Today in my Welsh class, I was asked if I knew something of historical interest in my local area of the village that I live in. I really could have gone to town with my answer, as there are so many places of historical interest located in my local area, and in particular in Bodelwyddan, where I live.
I could have spoken about the most obvious choice- Bodelwyddan Castle, the magnificent 18th Century historic house, now home to a National Portrait Gallery collection, which can be seen from my lounge.
Perhaps the most relevant choice to me would be the ‘Marble Church’, where my husband and I got married last year, commissioned by Lady Willoughby de Broke in memory of her husband. The interior contains different types of marble and the Gothic exterior is made from a local limestone which resembles porcelain. In addition, the graveyard is the resting place for a number of Commonwealth Soldiers, more than 80 of which belong to Canadian men who died at the local Kinmel Camp during World War One.
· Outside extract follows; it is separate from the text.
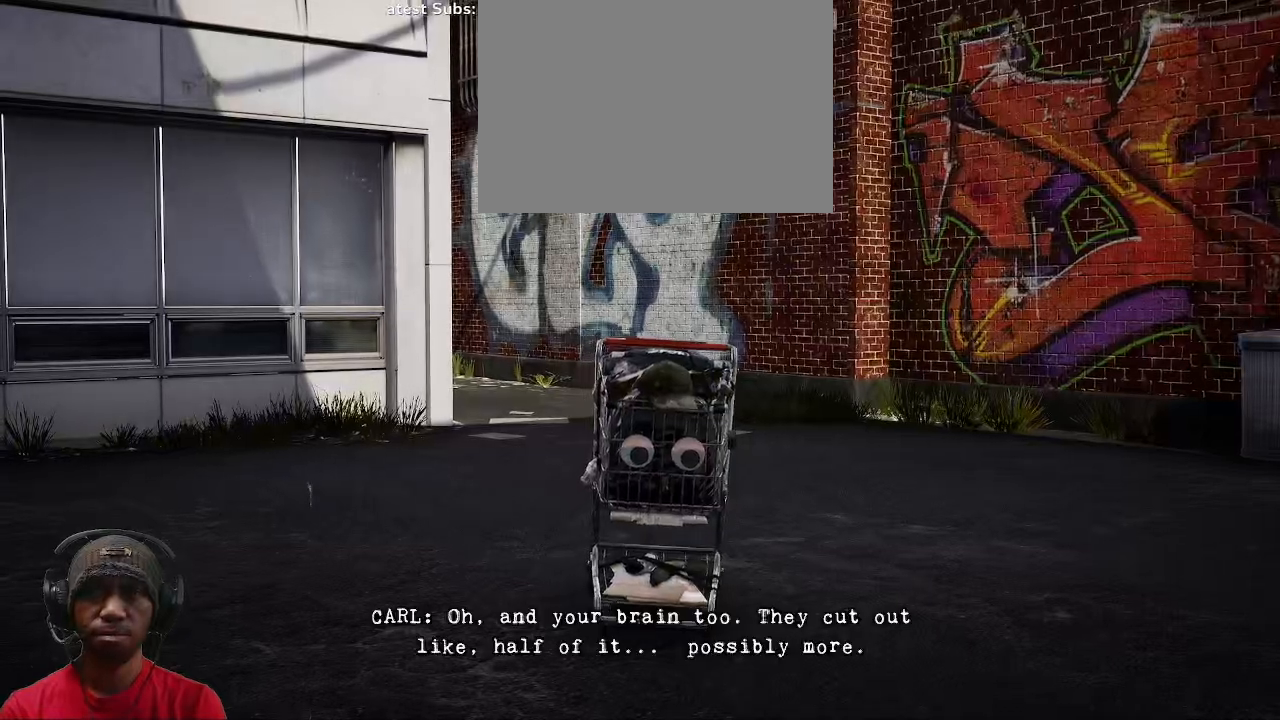
{"buttons": ["R2"], "left_stick": "center", "right_stick": "center", "events": []}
It is along this theme that I decided to answer my Welsh tutor, as I wanted to say something that my class may not have already been aware of: in Bodelwyddan there are a number of WWI practise trenches and other war relics located within and around the castle parkland.
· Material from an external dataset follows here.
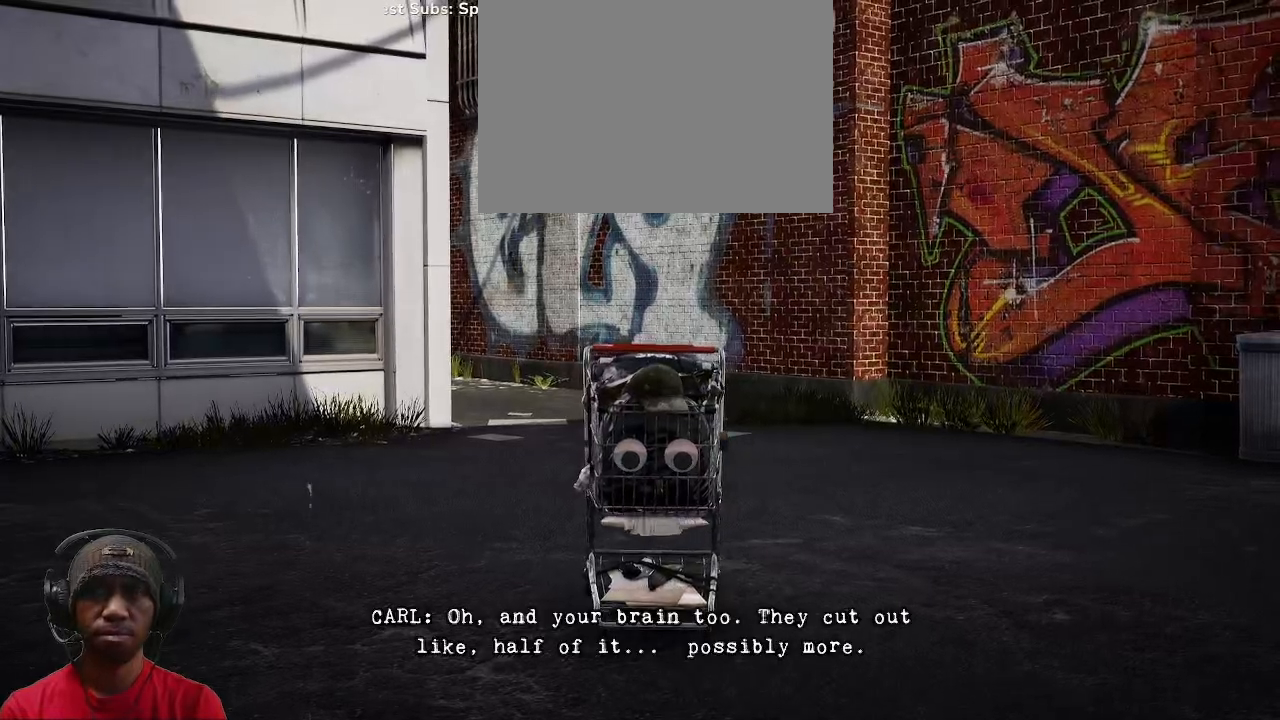
{"buttons": ["R2"], "left_stick": "center", "right_stick": "center", "events": []}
A fantastic project, which finished last year, called Britain From Above, collected and mapped thousands of aerial photographs from the unique Aerofilms collection taken between 1919-1953. Their photographs looking down on the area are well worth a look, some of which can be seen here.
For those of us who want to dig in even deeper, Clwyd Powys Archaeological Trust (CPAT) published a report on the trenches last year and is a fascinating read, including some details maps and photographs of associated artefacts.
Many of the trenches can be publicly accessed within the castle grounds and it just goes to show that by digging that little bit deeper some absolute national treasures can be found on our doorsteps. They may not be large monuments, attracting thousands of visitors every year, and in some cases they may take a little time to ‘get your eye in’ when viewing them from the ground, but head to the skies- either physically or virtually, and a whole new world of historical sites can be revealed, right under your feet.